I was with a guided tour and didn’t get a chance to meet anyone” or “I don’t speak their language” or “I was on the beach the whole time“.

But how does one expect to learn about a new culture if one doesn’t mingle with the locals? In order to really get a sense of a foreign culture, it’s essential.

True, meeting locals can be intimidating and difficult, since you are in the country for a very limited time; however, that should not stop you from getting out and exploring everyday life. Museums and historic sites will teach you about history, but present-day culture can only be understood by observing the daily routines of the local inhabitants.

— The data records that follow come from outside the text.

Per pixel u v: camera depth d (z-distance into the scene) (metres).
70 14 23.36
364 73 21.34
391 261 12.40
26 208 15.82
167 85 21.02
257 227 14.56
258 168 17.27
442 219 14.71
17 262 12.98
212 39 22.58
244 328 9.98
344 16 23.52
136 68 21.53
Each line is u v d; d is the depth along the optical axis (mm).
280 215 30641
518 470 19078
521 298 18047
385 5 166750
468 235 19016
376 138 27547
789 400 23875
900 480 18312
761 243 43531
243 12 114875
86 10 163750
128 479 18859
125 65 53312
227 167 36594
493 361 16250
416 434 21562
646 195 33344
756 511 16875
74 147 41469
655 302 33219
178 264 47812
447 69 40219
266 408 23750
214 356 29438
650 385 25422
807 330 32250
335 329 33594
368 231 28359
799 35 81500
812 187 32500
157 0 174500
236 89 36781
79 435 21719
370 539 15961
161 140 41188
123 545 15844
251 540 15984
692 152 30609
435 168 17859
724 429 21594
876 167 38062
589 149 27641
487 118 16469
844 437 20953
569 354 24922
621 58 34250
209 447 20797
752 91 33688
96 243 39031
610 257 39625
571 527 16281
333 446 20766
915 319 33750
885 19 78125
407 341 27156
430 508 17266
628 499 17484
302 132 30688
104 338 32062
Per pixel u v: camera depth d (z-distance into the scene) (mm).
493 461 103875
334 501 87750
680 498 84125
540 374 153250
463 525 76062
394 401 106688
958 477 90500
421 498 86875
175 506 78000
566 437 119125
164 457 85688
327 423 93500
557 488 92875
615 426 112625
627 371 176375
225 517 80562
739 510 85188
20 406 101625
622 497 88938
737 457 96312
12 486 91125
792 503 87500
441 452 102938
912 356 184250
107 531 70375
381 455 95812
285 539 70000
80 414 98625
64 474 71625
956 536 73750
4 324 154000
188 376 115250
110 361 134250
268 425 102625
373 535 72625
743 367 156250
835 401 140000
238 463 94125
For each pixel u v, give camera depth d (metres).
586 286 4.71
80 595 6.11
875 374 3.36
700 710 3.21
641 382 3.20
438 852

Traveling should be about immersing yourself in the unexpected – it’s about meeting new friends, speaking new tongues, leaving your comfort zone behind and opening up to a new world.

It’s the local people who will give you true insight into their culture, accompany you to authentic entertainment venues and point out the best restaurants (local restaurants that is – not overpriced places that cater to tourists).

Here are a few useful pointers that will help you interact with locals and open up to a foreign country.

Learn Language Basics Before You Leave

It’s a wise idea to learn a few basic phrases in the language of your destination. Pick up a self study guide at least two weeks prior to your departure and practice some essential conversation phrases. You will boost your confidence, and the knowledge will help you better interact with the locals.

The “Teach Yourself” series offers beginner to advanced books in various languages. They taught me the basics of Italian and Spanish, and I found them to be very simple, clear and straight to the point.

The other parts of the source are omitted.